Thanks to good ole Uncle Sam, Merry and I both moved to Moncks Corner, South Carolina at the same time due to base closures—both from single-child households. We often joke that we are long lost sisters separated at birth. Our parents also became instant friends. When the school year began and she caught Chad’s eye, she immediately fit into the established crowd. Being a self-declared loner, I didn’t, but I was always included because I was Merry’s friend.

“Thanks.” I grinned. “I saved some saliva in case you run low.”

“Don’t be like that,” she answered with her newly acquired southern twang, something I refused to gain. “He didn’t mean it. He was trying to hit Josh.”

“I know. You would think being the quarterback would improve his aim, but I understand now how we keep losing all of our games.”
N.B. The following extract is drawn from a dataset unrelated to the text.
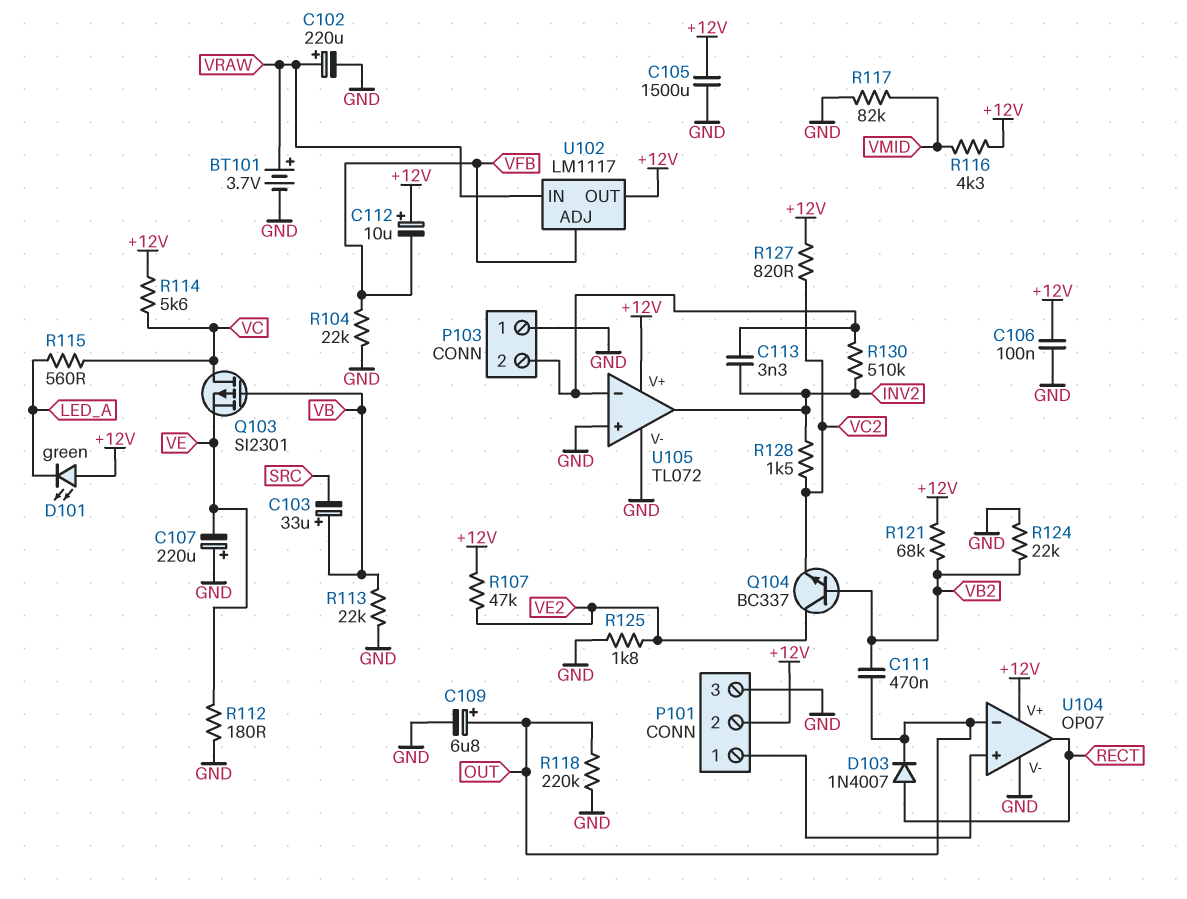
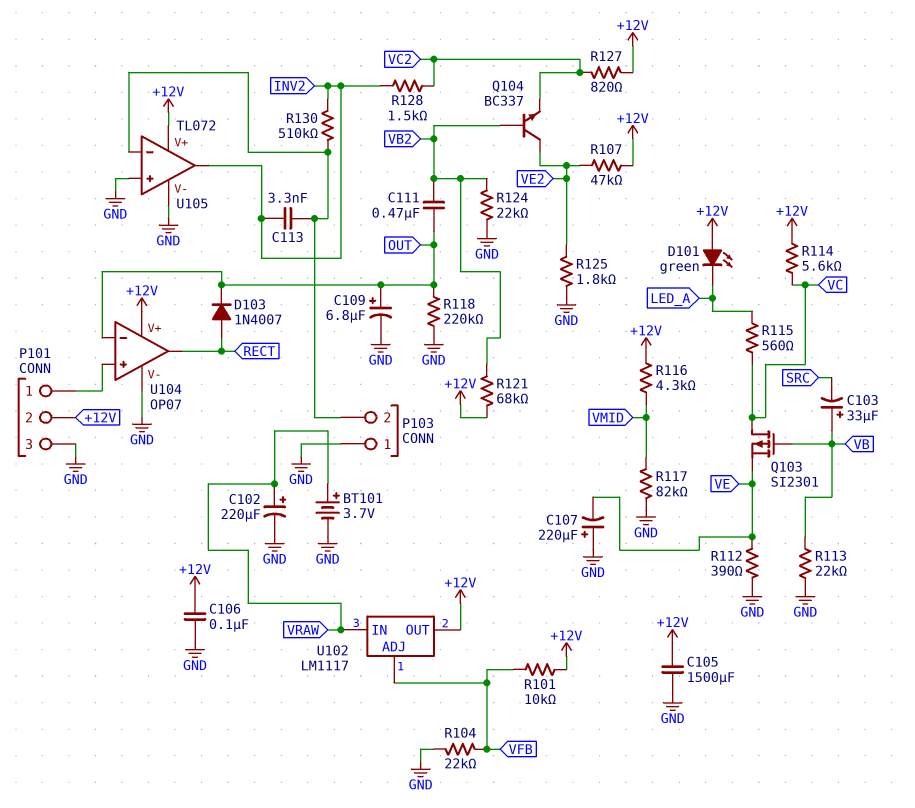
C112: 10uF (plus +12V, minus VFB) -> none
R101: none -> 10k (+12V, VFB)
R112: 180 (GND, VE) -> 390 (GND, VE)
That’s when Mrs. Bailey, English teacher extraordinaire, entered the classroom, her appearance less than professional. She was dressed in a violet tutu that clashed with her lime green tights, and her Tinker bell wings appeared to be pinned to her lavender sequined top. Odd doesn’t even begin to describe it. I mean, how many teachers willingly wear a fairy costume to class. In the thirteen schools I’ve attended, I’ve never met one…until today. The laughter died, and she had our undivided attention, something a teacher cherished in this high school.

“Fantasy.” Mrs. Bailey wrote the word in green chalk. “That’s what we’ll begin studying today.” She turned to address us. “What is real? What is fantasy?”

“Chad’s rumored shlong size is definitely fantasy,” Josh Sanford replied to a roaring response. Chad leaned over and smacked him. I giggled before I could stop myself.

“How do you know, Mr. Sanford?” Mrs. Bailey smiled. A chorus of ooohs rolled about the classroom, causing Mrs. Bailey to chuckle. “Fantasy in literature is anything involving the supernatural or paranormal. “Fairies…” She pranced around the classroom touching a select few with her jeweled wand. “Vampires…” She put on fangs and hissed. We all leaned back in our seats. “Werewolves.” At this word, the football team—which made up most of our class—howled at the ceiling. We laughed, and Mrs. Bailey applauded our enthusiasm for the subject, and then turned to write on the board.

“And angels,” a voice called from the back of the room.


So, there it is. Hope you liked it and it caught your attention.